* _WHAT YOU ARE ASKED TO DO_:
Which lines in the data below contain the word "ccapp"? Return each of them.

Before and after images
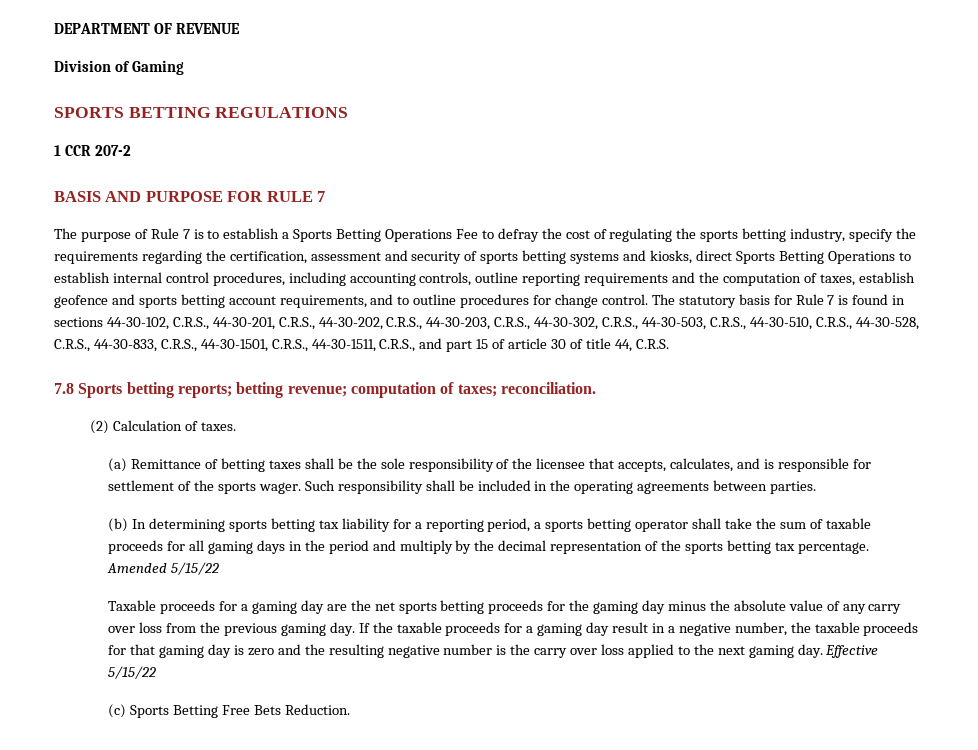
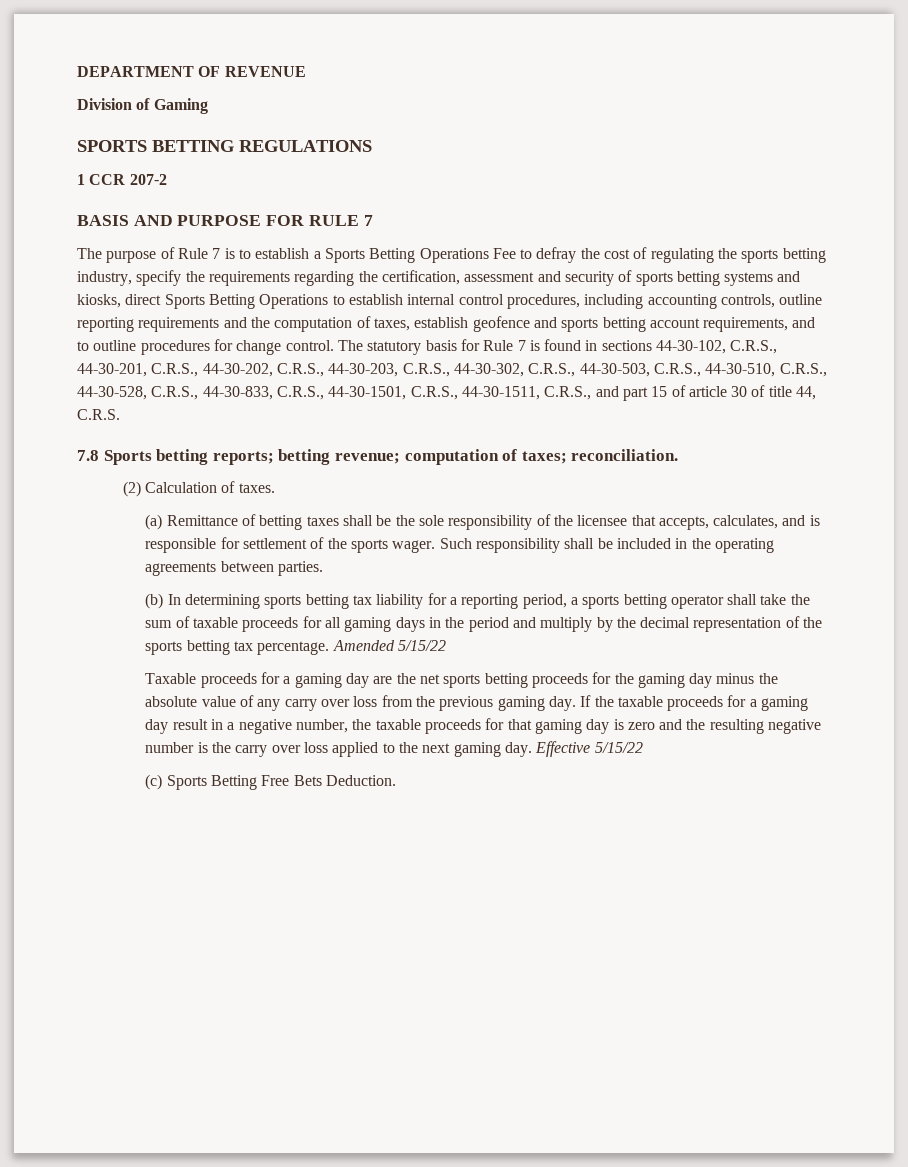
[284,704,350,715] Reduction. -> [325,775,396,786] Deduction.

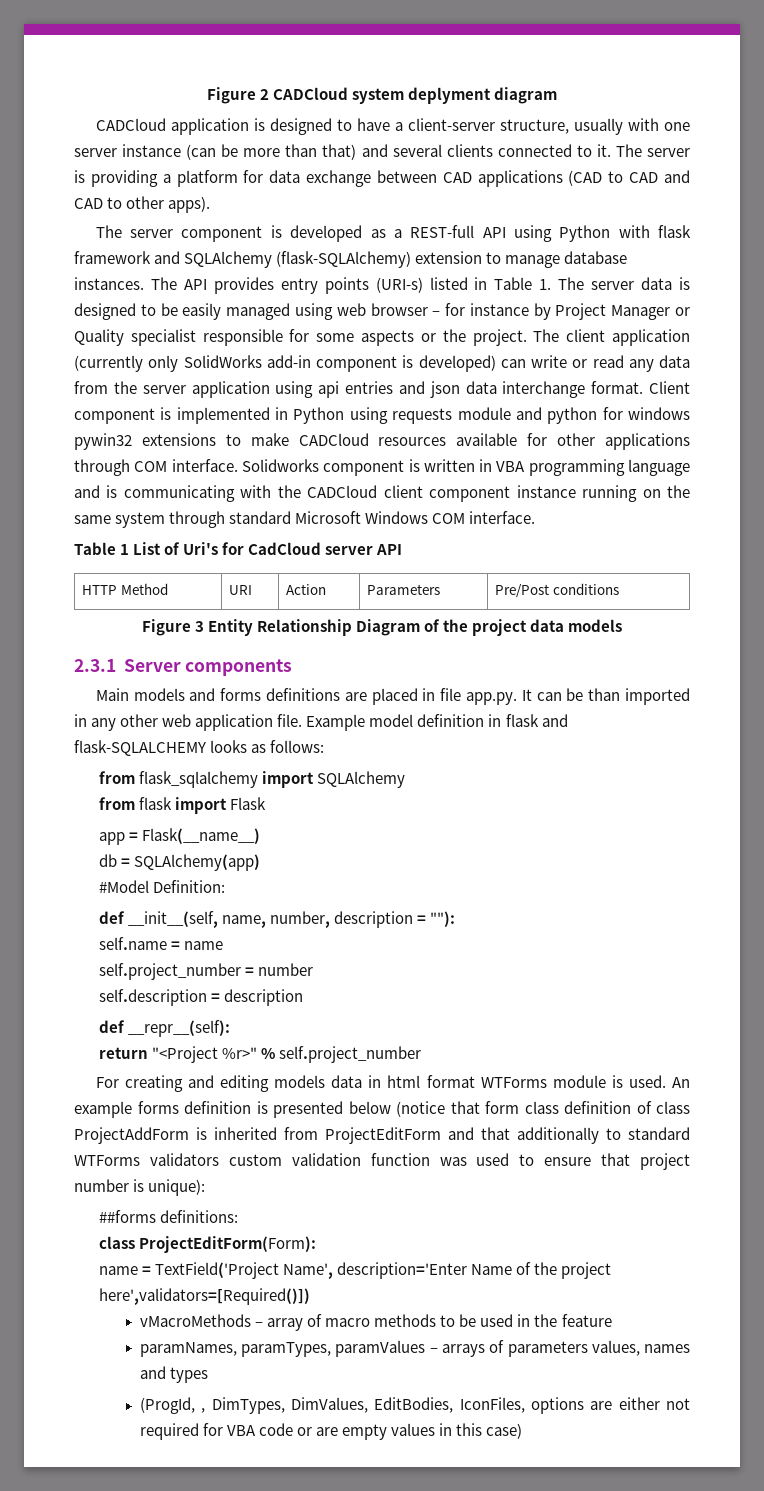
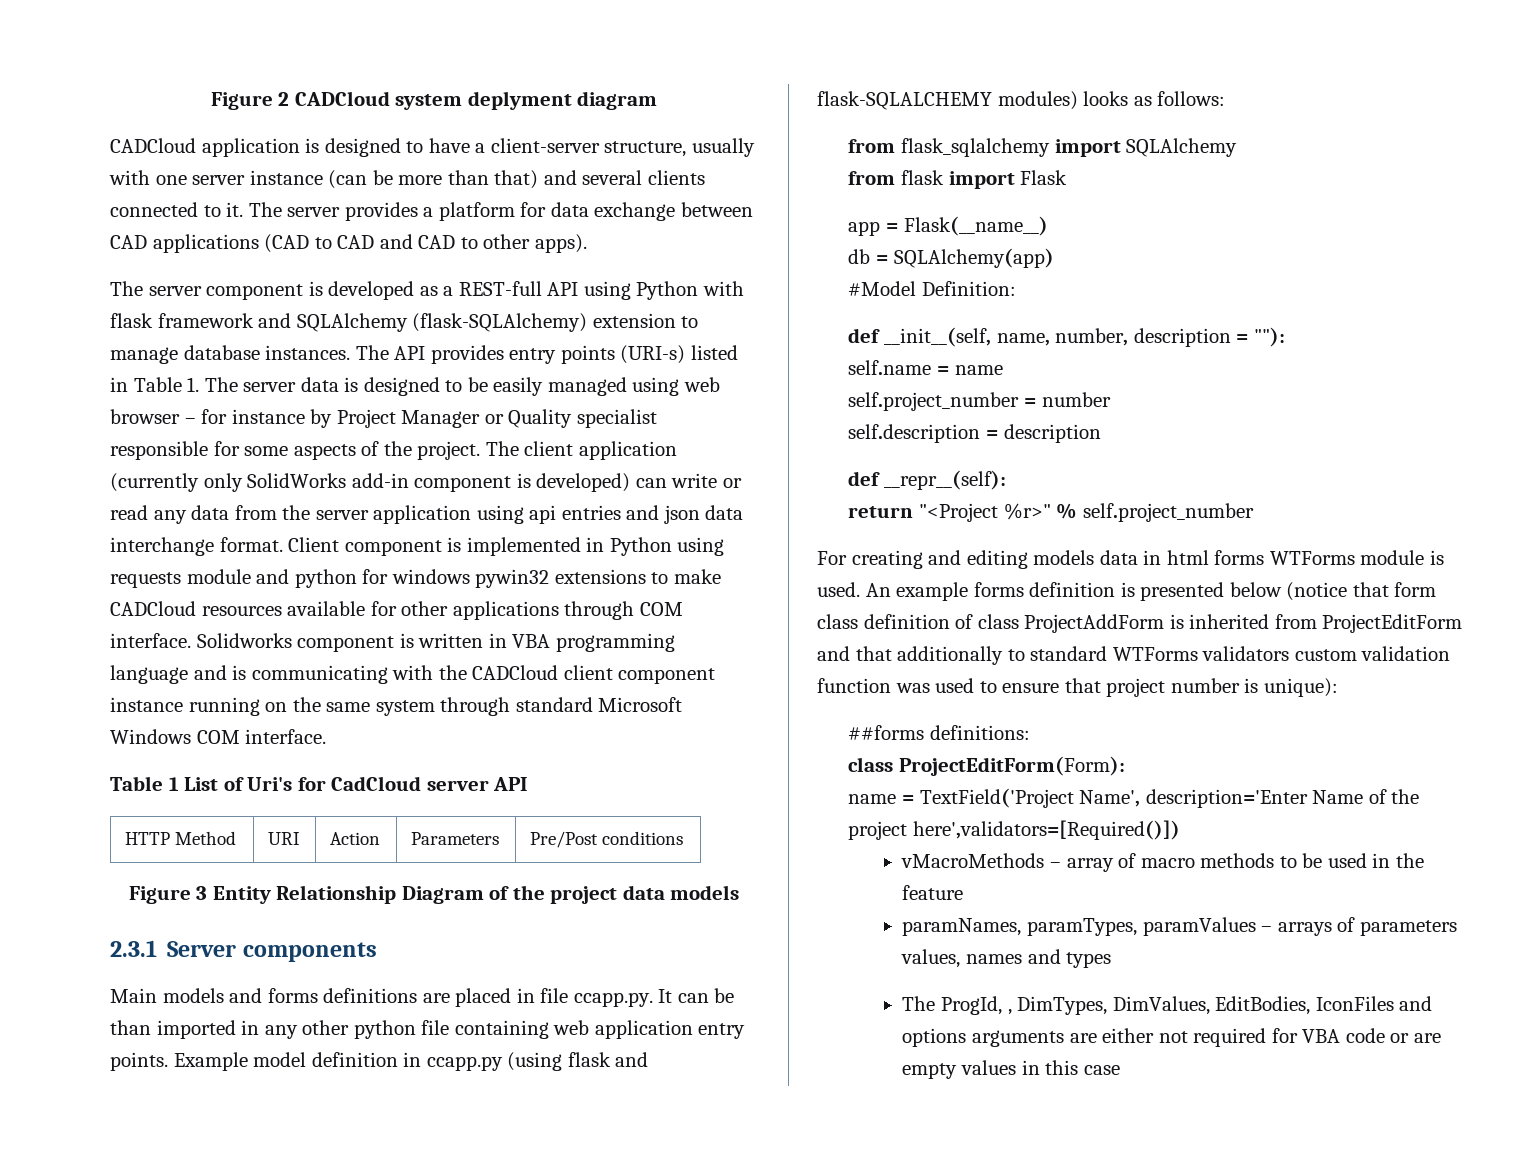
[74,170,158,187] is providing -> [344,202,418,221] provides
[420,333,436,342] or -> [361,441,380,456] of
[465,692,517,705] app.py. -> [573,992,653,1007] ccapp.py.
[162,714,303,731] web application file. -> [353,1020,746,1039] [110,1052,168,1071] python file containing web application entry points.
(502, 720) none -> [426,1052,563,1071] ccapp.py (using
(206, 748) none -> [997,91,1078,110] modules)
[426,1075,475,1088] format -> [1214,550,1265,565] forms
[139,1397,195,1414] (ProgId, -> [902,996,1002,1015] The ProgId,
[459,1397,584,1414] IconFiles, options -> [1315,996,1433,1011] [902,1028,1064,1047] IconFiles and options arguments
[486,1423,523,1439] case) -> [1083,1065,1120,1075] case

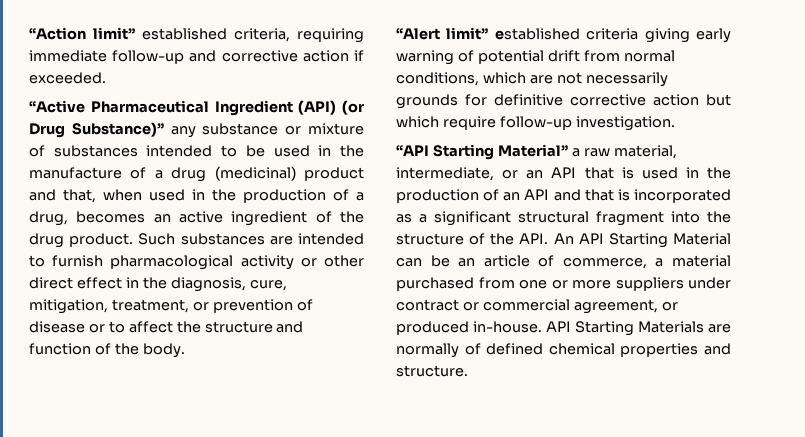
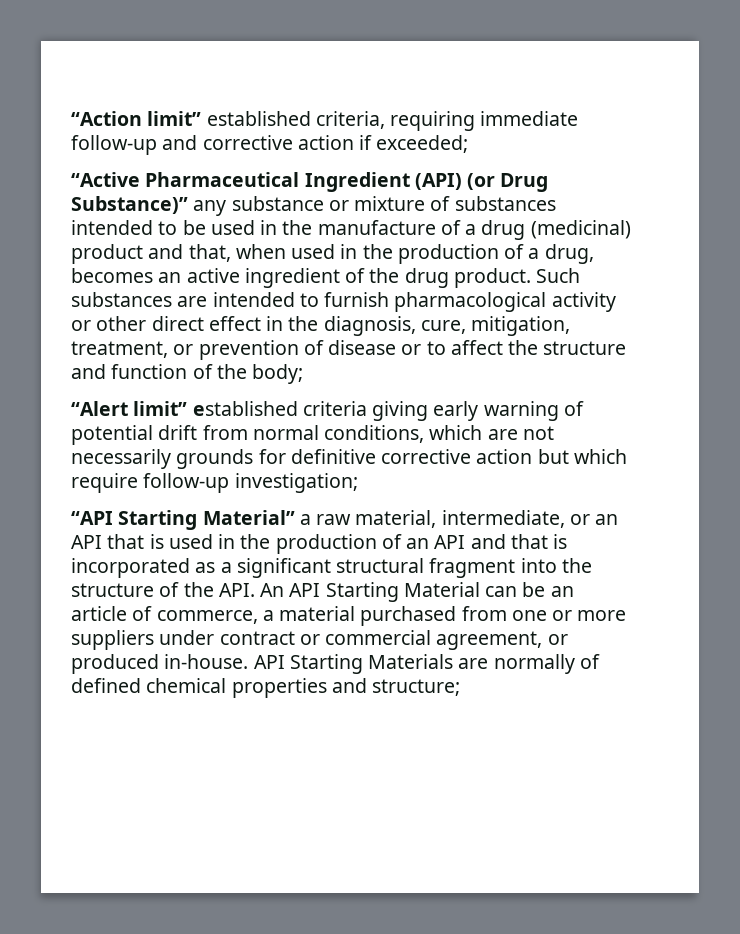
[29,72,106,84] exceeded. -> [376,135,469,153] exceeded;
[142,343,185,358] body. -> [252,364,304,384] body;
[575,116,675,131] investigation. -> [234,473,358,493] investigation;
[396,365,468,377] structure. -> [372,679,461,696] structure;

* _FINISHED EXERCISE_:
[465,692,517,705] app.py. -> [573,992,653,1007] ccapp.py.
(502, 720) none -> [426,1052,563,1071] ccapp.py (using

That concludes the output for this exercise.